Rigorous scenario planning consists of a four-step framework:

  1. Market-back assessment – Develop perspectives on the profile of potential economic impacts across key markets, categories, and channels; review consumer base to understand likely recovery profiles and behavior changes; and understand how competitors are positioned for the economic downturn.
  2. Base case scenarios – Evaluate current retail footprint and e-commerce channels; develop an operational starting point for the business base case to inform the cost baseline; and analyze the impact of the market-back perspectives on the operational starting point.
  3. Strategic direction and supporting initiatives – In light of baseline scenarios, develop an enterprise strategic direction and financial aspirations for the new reality; identify and estimate the value of possible commercial and performance improvement initiatives onto baseline scenarios; and consider levels of risk / likelihood, timing, and required investments, with the number and level of change of these initiatives becoming the building blocks of possible new-reality scenarios.
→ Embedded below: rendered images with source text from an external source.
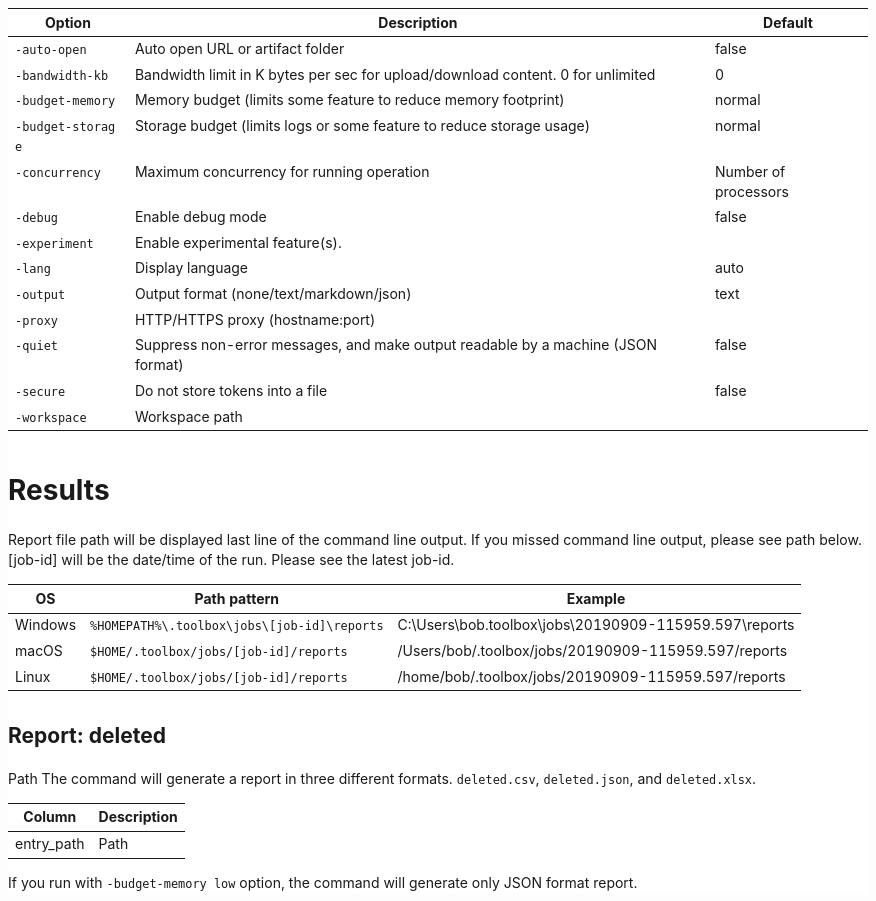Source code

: | Option            | Description                                                                      | Default              |
|-------------------|----------------------------------------------------------------------------------|----------------------|
| `-auto-open`      | Auto open URL or artifact folder                                                 | false                |
| `-bandwidth-kb`   | Bandwidth limit in K bytes per sec for upload/download content. 0 for unlimited  | 0                    |
| `-budget-memory`  | Memory budget (limits some feature to reduce memory footprint)                   | normal               |
| `-budget-storage` | Storage budget (limits logs or some feature to reduce storage usage)             | normal               |
| `-concurrency`    | Maximum concurrency for running operation                                        | Number of processors |
| `-debug`          | Enable debug mode                                                                | false                |
| `-experiment`     | Enable experimental feature(s).                                                  |                      |
| `-lang`           | Display language                                                                 | auto                 |
| `-output`         | Output format (none/text/markdown/json)                                          | text                 |
| `-proxy`          | HTTP/HTTPS proxy (hostname:port)                                                 |                      |
| `-quiet`          | Suppress non-error messages, and make output readable by a machine (JSON format) | false                |
| `-secure`         | Do not store tokens into a file                                                  | false                |
| `-workspace`      | Workspace path                                                                   |                      |

# Results

Report file path will be displayed last line of the command line output. If you missed command line output, please see path below. [job-id] will be the date/time of the run. Please see the latest job-id.

| OS      | Path pattern                                | Example                                                |
|---------|---------------------------------------------|--------------------------------------------------------|
| Windows | `%HOMEPATH%\.toolbox\jobs\[job-id]\reports` | C:\Users\bob\.toolbox\jobs\20190909-115959.597\reports |
| macOS   | `$HOME/.toolbox/jobs/[job-id]/reports`      | /Users/bob/.toolbox/jobs/20190909-115959.597/reports   |
| Linux   | `$HOME/.toolbox/jobs/[job-id]/reports`      | /home/bob/.toolbox/jobs/20190909-115959.597/reports    |

## Report: deleted

Path
The command will generate a report in three different formats. `deleted.csv`, `deleted.json`, and `deleted.xlsx`.

| Column     | Description |
|------------|-------------|
| entry_path | Path        |

If you run with `-budget-memory low` option, the command will generate only JSON format report.
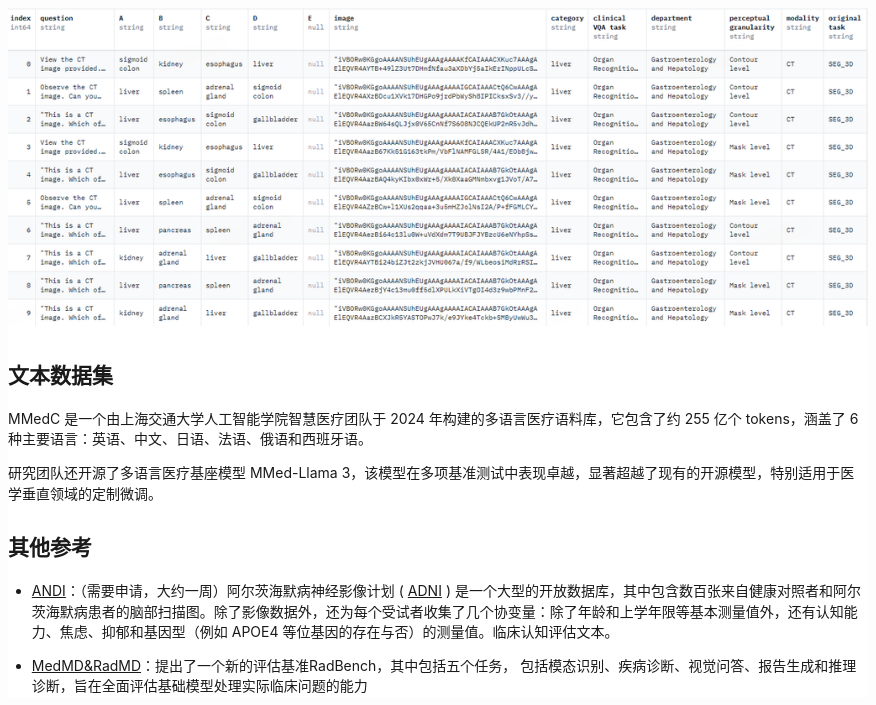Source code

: ![](./img/gmai1.png)

## 文本数据集

MMedC 是一个由上海交通大学人工智能学院智慧医疗团队于 2024 年构建的多语言医疗语料库，它包含了约 255 亿个 tokens，涵盖了 6 种主要语言：英语、中文、日语、法语、俄语和西班牙语。

研究团队还开源了多语言医疗基座模型 MMed-Llama 3，该模型在多项基准测试中表现卓越，显著超越了现有的开源模型，特别适用于医学垂直领域的定制微调。

## 其他参考

- [ANDI](https://andysbrainbook.readthedocs.io/en/latest/CAT12/CAT12_02_DownloadingADNIData.html)：（需要申请，大约一周）阿尔茨海默病神经影像计划 ( [ADNI](https://adni.loni.usc.edu/) ) 是一个大型的开放数据库，其中包含数百张来自健康对照者和阿尔茨海默病患者的脑部扫描图。除了影像数据外，还为每个受试者收集了几个协变量：除了年龄和上学年限等基本测量值外，还有认知能力、焦虑、抑郁和基因型（例如 APOE4 等位基因的存在与否）的测量值。临床认知评估文本。

- [MedMD&RadMD](https://www.aizws.net/news/detail/115)：提出了一个新的评估基准RadBench，其中包括五个任务， 包括模态识别、疾病诊断、视觉问答、报告生成和推理诊断，旨在全面评估基础模型处理实际临床问题的能力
  4. New reality scenarios – Develop multiple versions of the enterprise future, based on varying combinations of initiative selection, respective investment, timing, success, and market optimism. The scenarios provide visibility on the potential trade-off between the various strategic initiatives. The selected scenario will feed into the creation of a roadmap to the new reality.

In our paper, we emphasize that the execution of the chosen strategic initiatives has to be agile, but retailers will still need to develop detailed execution plans, including designating initiative managers and specifying targets and timelines. Given how different the new reality facing retailers will be from the old normal, there is no time to waste in taking bold steps.